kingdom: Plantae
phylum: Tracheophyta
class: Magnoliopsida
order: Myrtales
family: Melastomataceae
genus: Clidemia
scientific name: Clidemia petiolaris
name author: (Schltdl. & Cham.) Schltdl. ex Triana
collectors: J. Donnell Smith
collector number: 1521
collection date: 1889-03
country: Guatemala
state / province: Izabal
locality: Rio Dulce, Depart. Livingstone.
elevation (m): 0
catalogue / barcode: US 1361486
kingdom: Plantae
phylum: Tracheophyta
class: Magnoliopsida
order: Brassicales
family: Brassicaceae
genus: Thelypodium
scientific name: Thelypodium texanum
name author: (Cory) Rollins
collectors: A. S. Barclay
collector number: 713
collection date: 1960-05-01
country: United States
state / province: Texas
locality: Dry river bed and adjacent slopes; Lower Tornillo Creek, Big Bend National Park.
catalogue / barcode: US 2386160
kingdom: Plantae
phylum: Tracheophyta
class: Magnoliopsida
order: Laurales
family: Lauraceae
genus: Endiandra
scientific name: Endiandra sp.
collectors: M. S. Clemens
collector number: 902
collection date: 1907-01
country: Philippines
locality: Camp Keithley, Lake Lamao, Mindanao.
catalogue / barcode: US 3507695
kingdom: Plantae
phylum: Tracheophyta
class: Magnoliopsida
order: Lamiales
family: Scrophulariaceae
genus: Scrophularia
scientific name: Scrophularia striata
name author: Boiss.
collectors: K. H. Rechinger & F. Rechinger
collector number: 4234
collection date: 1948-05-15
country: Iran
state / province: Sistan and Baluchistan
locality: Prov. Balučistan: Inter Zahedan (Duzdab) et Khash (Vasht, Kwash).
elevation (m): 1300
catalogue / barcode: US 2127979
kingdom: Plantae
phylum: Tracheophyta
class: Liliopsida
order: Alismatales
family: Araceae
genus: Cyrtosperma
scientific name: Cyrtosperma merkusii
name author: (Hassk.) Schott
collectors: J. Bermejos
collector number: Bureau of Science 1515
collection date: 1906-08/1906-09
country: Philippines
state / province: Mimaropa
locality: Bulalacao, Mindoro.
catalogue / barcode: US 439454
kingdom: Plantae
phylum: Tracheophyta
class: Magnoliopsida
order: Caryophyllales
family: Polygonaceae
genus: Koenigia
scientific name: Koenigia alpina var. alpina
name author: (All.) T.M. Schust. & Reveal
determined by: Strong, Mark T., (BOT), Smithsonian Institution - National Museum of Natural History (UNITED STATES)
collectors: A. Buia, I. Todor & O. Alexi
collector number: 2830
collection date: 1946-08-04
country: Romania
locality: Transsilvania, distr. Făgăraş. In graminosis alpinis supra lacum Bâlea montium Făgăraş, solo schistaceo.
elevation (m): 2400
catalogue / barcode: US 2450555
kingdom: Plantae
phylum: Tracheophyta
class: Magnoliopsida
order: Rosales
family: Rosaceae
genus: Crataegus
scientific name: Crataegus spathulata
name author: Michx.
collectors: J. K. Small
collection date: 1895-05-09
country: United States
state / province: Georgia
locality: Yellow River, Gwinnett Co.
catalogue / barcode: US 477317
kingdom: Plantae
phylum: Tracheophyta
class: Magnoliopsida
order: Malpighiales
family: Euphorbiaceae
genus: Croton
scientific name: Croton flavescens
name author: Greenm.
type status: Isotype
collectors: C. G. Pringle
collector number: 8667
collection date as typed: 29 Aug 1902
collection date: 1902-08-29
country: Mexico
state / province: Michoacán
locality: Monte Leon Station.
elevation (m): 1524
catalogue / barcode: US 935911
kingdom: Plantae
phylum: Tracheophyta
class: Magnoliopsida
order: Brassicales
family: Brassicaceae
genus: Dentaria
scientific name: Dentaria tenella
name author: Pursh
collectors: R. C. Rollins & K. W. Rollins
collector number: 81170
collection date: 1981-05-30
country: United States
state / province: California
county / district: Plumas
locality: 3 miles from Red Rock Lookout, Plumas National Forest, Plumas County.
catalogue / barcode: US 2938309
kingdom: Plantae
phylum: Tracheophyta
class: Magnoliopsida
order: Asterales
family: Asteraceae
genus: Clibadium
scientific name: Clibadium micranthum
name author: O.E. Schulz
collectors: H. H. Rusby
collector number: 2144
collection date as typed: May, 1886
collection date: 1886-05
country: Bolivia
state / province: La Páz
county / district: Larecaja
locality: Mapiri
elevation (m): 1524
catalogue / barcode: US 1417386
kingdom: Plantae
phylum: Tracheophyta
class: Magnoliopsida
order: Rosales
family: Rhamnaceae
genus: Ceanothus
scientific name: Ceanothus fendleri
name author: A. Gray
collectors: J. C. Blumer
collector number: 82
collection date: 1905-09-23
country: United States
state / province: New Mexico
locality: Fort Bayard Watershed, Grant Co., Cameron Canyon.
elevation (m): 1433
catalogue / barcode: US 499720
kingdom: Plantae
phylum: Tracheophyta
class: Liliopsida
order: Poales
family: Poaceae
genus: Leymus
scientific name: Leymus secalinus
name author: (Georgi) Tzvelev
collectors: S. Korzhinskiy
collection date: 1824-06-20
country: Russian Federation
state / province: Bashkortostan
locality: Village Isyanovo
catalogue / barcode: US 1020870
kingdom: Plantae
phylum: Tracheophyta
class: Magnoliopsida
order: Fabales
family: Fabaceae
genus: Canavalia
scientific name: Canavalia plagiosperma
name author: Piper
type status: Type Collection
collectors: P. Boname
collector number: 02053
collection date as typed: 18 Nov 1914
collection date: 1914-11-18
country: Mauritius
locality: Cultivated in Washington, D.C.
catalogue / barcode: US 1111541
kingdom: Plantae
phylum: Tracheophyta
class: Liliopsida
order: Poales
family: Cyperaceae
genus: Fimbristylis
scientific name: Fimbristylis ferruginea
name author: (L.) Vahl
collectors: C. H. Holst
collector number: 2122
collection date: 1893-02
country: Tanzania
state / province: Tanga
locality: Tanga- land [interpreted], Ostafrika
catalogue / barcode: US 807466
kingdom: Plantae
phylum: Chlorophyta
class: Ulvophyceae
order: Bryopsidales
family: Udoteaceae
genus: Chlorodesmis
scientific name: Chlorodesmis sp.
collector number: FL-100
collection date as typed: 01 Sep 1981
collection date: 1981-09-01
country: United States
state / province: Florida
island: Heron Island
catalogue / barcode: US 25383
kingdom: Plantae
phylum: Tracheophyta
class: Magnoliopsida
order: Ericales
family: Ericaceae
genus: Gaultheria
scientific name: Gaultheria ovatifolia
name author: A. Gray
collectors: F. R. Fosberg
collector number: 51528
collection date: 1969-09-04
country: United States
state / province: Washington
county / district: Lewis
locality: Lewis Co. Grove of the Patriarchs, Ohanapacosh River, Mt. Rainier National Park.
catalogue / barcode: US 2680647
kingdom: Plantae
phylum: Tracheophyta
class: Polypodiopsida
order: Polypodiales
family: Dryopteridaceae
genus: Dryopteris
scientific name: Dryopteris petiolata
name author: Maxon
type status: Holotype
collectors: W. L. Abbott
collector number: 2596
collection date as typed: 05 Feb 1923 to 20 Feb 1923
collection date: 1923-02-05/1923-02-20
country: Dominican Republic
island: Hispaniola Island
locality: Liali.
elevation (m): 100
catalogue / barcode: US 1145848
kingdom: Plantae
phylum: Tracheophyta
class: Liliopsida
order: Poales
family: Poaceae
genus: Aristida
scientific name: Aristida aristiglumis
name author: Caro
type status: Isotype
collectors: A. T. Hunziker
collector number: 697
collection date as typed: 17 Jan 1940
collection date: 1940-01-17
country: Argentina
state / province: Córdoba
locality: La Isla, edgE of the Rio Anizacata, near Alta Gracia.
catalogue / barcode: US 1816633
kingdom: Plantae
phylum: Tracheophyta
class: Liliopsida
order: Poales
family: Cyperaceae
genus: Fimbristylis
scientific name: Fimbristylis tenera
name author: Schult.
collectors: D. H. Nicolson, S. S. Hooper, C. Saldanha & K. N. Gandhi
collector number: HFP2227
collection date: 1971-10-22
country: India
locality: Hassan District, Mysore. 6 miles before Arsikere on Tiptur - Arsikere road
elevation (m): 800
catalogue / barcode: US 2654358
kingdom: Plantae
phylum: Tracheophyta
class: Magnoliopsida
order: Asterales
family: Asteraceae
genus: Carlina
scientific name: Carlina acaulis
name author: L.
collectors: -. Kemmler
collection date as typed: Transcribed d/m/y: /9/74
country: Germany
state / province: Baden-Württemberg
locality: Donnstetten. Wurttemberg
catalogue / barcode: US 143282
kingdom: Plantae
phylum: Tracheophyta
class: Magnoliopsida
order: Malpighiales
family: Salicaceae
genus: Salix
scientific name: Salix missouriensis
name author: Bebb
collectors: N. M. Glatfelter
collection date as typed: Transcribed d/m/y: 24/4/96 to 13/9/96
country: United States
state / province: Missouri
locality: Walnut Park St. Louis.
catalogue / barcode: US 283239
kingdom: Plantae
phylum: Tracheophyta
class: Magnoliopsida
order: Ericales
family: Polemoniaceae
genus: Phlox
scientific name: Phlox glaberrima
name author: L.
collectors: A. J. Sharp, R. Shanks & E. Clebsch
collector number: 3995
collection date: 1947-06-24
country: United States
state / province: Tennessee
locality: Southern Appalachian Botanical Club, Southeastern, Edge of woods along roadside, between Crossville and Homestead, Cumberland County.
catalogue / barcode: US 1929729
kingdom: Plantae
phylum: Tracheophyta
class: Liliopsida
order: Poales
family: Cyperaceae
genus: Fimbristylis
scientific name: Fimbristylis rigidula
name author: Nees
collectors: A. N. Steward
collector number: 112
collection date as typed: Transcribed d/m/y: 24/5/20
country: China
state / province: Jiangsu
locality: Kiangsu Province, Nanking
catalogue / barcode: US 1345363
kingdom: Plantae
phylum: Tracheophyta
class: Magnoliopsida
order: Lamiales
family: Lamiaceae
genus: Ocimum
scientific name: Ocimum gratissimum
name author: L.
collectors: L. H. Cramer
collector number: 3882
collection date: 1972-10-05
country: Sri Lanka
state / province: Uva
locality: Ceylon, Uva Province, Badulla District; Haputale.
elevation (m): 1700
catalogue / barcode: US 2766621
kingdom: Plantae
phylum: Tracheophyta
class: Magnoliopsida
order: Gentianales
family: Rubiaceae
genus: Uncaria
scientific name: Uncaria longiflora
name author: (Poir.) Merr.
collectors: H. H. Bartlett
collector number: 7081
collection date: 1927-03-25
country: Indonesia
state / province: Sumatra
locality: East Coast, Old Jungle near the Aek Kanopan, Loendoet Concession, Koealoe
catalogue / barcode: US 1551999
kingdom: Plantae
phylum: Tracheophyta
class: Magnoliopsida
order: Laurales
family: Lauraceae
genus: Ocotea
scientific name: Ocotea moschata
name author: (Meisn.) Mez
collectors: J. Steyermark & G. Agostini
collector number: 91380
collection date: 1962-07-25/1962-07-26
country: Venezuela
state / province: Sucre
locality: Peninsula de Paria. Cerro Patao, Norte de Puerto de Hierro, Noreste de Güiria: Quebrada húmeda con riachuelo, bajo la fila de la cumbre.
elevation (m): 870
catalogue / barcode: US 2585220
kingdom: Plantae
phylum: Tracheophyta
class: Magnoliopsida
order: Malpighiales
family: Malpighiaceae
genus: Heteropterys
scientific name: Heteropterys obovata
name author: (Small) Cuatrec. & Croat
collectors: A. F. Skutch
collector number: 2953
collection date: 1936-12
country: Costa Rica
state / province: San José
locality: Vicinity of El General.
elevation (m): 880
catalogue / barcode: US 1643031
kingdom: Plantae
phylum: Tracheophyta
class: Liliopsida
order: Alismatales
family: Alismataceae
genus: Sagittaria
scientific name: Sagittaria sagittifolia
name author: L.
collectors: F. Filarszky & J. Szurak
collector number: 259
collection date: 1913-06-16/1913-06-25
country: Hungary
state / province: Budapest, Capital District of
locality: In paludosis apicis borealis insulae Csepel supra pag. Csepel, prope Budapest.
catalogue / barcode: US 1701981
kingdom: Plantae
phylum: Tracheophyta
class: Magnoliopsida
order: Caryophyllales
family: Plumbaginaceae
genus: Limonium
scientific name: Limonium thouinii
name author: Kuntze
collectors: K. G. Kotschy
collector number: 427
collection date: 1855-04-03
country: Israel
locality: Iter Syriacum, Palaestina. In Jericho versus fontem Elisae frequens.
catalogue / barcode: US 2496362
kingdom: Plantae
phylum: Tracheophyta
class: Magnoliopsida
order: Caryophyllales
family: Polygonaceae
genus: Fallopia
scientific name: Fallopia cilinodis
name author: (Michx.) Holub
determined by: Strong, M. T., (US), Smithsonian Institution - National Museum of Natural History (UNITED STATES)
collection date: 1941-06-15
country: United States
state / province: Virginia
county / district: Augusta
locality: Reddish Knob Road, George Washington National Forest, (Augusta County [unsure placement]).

Problem - Copy out everything in the records above, from the very start down through the line containing "state / province: Izabal", reproducing each line without change.

Worked solution -
kingdom: Plantae
phylum: Tracheophyta
class: Magnoliopsida
order: Myrtales
family: Melastomataceae
genus: Clidemia
scientific name: Clidemia petiolaris
name author: (Schltdl. & Cham.) Schltdl. ex Triana
collectors: J. Donnell Smith
collector number: 1521
collection date: 1889-03
country: Guatemala
state / province: Izabal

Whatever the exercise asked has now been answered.